DATA UNDER STUDY |
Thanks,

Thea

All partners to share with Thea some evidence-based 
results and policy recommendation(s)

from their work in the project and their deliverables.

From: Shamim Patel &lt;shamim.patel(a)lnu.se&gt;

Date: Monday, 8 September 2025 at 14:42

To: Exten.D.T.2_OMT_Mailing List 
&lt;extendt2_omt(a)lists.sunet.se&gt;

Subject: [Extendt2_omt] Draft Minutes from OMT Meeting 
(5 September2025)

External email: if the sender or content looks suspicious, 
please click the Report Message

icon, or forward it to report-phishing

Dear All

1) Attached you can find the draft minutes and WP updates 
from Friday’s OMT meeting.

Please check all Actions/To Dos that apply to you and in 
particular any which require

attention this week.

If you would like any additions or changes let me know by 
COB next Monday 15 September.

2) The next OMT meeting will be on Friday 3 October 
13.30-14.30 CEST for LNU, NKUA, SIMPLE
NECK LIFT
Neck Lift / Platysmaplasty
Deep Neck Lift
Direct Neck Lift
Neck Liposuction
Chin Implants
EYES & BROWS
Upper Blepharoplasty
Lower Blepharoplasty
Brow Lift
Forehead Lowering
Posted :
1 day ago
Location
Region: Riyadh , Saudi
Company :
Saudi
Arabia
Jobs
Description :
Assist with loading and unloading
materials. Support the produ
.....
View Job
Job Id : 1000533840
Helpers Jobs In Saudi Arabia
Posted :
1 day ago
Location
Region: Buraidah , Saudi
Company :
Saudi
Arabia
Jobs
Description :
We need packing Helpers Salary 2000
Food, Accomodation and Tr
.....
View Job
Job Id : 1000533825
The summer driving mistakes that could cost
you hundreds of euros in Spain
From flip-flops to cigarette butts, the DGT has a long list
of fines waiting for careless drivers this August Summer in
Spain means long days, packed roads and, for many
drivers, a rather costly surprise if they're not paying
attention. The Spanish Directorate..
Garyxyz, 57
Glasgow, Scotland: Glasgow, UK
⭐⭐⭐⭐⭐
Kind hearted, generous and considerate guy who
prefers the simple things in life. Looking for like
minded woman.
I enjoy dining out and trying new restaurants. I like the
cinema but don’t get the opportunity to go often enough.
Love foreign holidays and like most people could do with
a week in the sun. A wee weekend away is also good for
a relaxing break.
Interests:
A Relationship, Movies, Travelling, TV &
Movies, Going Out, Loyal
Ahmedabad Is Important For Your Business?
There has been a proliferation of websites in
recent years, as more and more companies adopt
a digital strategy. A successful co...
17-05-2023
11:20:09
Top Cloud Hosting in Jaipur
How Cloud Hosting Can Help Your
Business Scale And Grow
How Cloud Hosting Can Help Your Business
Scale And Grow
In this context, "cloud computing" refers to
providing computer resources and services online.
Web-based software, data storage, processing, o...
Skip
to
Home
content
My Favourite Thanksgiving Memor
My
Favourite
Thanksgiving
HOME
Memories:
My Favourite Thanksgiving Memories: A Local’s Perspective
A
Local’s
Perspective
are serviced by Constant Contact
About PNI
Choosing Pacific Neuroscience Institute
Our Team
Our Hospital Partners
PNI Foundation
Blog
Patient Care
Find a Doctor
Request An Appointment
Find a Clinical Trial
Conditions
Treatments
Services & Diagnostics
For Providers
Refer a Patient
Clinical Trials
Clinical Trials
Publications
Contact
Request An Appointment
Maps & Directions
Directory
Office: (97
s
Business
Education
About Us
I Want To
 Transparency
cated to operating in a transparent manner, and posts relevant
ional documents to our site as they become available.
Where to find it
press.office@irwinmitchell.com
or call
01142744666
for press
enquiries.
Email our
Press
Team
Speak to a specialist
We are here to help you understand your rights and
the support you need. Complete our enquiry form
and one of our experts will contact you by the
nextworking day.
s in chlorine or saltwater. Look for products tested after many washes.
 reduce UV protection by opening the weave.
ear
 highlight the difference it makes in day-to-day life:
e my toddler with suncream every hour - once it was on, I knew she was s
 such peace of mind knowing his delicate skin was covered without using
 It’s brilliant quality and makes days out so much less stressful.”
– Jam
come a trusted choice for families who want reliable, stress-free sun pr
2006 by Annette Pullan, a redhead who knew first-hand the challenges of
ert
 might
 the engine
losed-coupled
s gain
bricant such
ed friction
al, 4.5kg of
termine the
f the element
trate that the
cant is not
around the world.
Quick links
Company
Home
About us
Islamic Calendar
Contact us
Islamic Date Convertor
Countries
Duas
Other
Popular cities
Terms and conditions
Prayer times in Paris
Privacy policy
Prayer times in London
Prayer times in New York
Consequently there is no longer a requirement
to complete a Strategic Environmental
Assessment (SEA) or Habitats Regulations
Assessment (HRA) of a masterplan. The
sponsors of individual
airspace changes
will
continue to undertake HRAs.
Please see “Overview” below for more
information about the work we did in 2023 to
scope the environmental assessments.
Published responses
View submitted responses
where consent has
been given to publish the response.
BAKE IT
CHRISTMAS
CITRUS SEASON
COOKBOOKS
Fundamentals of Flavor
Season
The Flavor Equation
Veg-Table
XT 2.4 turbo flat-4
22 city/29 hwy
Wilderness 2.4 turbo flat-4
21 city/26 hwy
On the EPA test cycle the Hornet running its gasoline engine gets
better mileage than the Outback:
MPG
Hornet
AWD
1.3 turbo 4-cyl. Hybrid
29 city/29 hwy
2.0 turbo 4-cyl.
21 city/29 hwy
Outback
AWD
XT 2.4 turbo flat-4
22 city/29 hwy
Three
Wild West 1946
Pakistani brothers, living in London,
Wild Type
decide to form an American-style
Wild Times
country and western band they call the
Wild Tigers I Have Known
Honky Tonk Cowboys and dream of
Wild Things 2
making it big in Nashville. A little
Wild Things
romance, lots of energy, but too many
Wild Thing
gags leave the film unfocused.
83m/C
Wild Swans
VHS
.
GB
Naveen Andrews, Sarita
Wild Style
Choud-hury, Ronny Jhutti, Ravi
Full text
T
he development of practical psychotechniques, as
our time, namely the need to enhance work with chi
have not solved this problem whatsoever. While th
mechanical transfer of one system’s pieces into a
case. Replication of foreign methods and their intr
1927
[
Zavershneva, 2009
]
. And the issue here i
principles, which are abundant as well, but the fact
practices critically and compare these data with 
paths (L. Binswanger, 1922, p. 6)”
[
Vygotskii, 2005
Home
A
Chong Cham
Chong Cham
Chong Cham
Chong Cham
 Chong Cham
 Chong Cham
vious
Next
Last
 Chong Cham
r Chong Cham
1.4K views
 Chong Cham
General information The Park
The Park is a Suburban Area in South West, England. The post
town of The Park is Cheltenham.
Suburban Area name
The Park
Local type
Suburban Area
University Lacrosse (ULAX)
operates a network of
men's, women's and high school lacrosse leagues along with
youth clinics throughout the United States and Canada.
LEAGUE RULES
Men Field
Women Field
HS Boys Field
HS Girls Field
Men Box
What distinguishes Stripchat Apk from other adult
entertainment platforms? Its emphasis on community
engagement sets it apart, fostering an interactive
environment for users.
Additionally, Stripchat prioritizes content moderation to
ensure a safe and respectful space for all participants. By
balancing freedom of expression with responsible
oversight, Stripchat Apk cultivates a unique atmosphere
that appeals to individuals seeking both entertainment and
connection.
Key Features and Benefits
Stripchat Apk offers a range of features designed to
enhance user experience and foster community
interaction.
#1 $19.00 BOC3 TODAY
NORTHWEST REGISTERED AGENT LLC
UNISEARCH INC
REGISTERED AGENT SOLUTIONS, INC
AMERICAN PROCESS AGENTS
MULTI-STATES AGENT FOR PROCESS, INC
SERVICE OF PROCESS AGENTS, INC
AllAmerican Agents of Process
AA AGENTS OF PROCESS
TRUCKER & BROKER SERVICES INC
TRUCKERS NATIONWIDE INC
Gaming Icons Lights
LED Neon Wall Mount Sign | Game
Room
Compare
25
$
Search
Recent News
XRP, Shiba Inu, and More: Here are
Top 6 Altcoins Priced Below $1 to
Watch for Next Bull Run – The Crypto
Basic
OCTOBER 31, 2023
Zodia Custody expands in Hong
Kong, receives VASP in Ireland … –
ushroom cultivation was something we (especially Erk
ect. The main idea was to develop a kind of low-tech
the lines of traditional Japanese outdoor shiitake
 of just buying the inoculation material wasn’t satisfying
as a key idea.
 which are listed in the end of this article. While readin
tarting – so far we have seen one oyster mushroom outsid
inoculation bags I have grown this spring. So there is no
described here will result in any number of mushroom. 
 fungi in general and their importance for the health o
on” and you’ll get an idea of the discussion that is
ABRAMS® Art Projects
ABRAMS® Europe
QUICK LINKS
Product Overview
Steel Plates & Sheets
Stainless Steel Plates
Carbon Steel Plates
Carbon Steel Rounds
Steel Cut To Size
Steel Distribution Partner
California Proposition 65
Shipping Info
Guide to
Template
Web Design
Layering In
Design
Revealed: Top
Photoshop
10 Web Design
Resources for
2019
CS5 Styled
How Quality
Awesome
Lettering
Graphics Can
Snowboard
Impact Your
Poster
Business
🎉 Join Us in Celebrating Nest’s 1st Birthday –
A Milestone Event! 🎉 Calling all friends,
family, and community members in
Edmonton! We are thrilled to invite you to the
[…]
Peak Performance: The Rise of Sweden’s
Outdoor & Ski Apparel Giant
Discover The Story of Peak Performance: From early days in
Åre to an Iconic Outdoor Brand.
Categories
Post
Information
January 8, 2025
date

WHAT YOU NEED TO DO | What you return must be an exact retyping of the lines above starting at the line with "Gaming Icons Lights" and ending at the line with "Carbon Steel Rounds", and nothing besides.

RESULT OF THE TASK |
Gaming Icons Lights
LED Neon Wall Mount Sign | Game
Room
Compare
25
$
Search
Recent News
XRP, Shiba Inu, and More: Here are
Top 6 Altcoins Priced Below $1 to
Watch for Next Bull Run – The Crypto
Basic
OCTOBER 31, 2023
Zodia Custody expands in Hong
Kong, receives VASP in Ireland … –
ushroom cultivation was something we (especially Erk
ect. The main idea was to develop a kind of low-tech
the lines of traditional Japanese outdoor shiitake
 of just buying the inoculation material wasn’t satisfying
as a key idea.
 which are listed in the end of this article. While readin
tarting – so far we have seen one oyster mushroom outsid
inoculation bags I have grown this spring. So there is no
described here will result in any number of mushroom. 
 fungi in general and their importance for the health o
on” and you’ll get an idea of the discussion that is
ABRAMS® Art Projects
ABRAMS® Europe
QUICK LINKS
Product Overview
Steel Plates & Sheets
Stainless Steel Plates
Carbon Steel Plates
Carbon Steel Rounds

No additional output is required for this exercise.